Cause if Chicago has a huge spike in homicides maybe I should rub it in your face just for comparison.............
Not to mention the high profile murders of a 6 month old baby and Pendleton.
Quote:
Originally Posted by Broadrippleguy
Nice to see Indy high on the list.
However after looking at Detroit I question why would you use a whole metro area and not give some stats for the city proper?
Cause we cant forget Core cities like Chicago/Detroit/St Louis are very unsafe and plagued by crime.
I was going to say, weather certainly influences, but it's not a total correlation. During "Chiberia" we had two murders, yet nothing during the multiple days after that over a weekend that had the highest temps in more than a month. We went about a week now without a murder here until last night. February has seen 13, in a month that has easily gotten to 20-30 and beyond for murders.
It's always weird when people pop up and say comments like that....it's like they're rooting for more murders and just trying to "calm everyone down" and not to worry about the current low numbers.
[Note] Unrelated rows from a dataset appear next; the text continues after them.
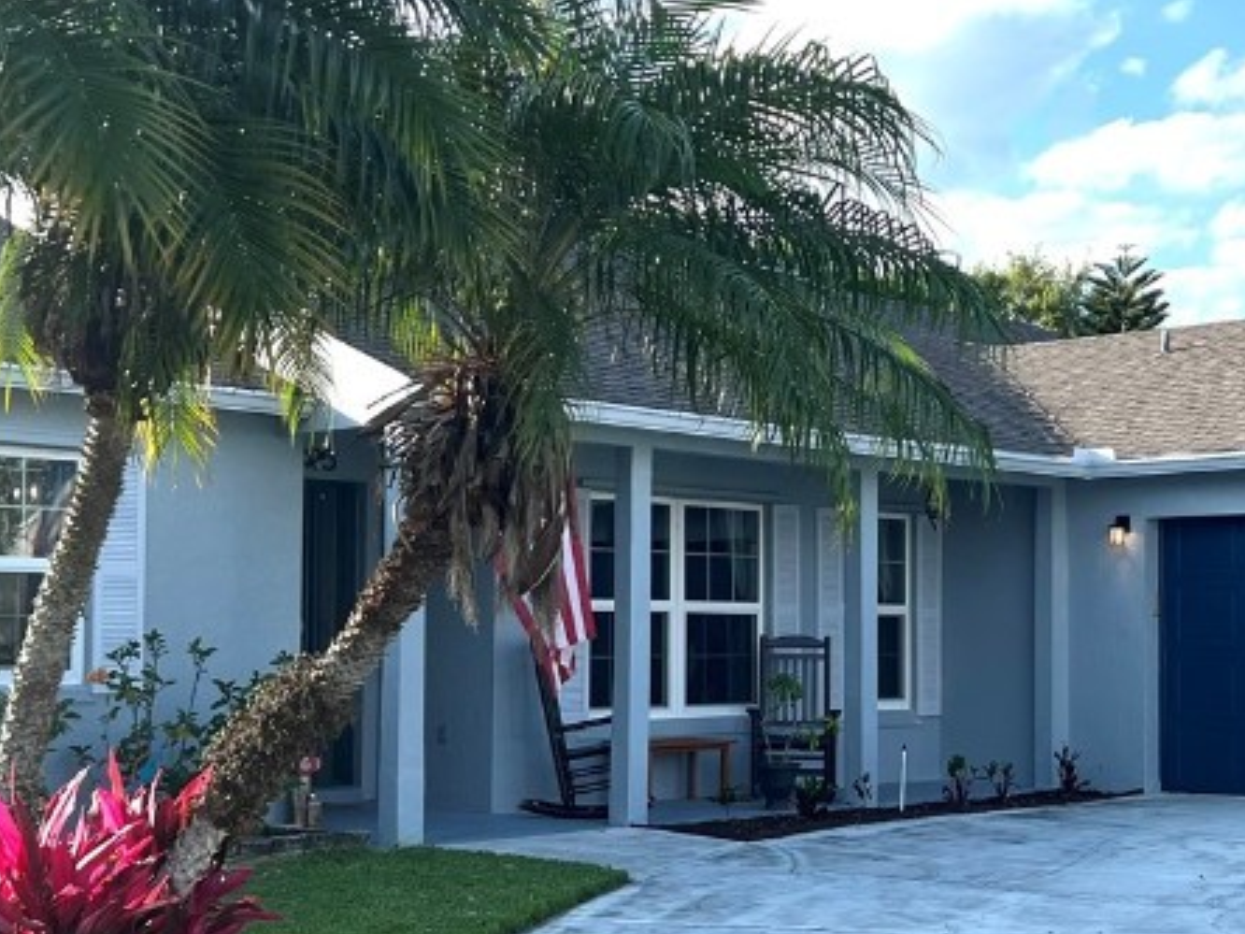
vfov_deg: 24.4
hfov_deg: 32.1
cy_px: 533
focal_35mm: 60
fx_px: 2158
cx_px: 757
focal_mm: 5.7
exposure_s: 1/2299
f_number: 1.5
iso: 50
Right... I'm rooting for more murders thanks for dropping by
Its great that Chicago is having some success with lowering its homicide rate, and its truly unfortunate that Indianapolis is struggling. The Chicago haters will probably blame the crime rise on ex-Chicagoans who have brought their wicked ways to Indianapolis, and perhaps there is some partial truth to this as we all know the Illinois-Indiana border is quite porous. That being said, its also true that while Indianapolis as a whole as grown in population, the core neighborhoods of the city are still rapidly hollowing out likely resulting in degentrification and worsening crime. It seems they haven't hit the inflection point that NYC, SF, and (hopefully) Chicago have reached.
Whether this lag is due to bad city or state policy, insufficient influx of "creative class" types, or too many bad guys from Chicago moving in, I don't know. I'd be interested to see what Aaron Renn thinks about the situation.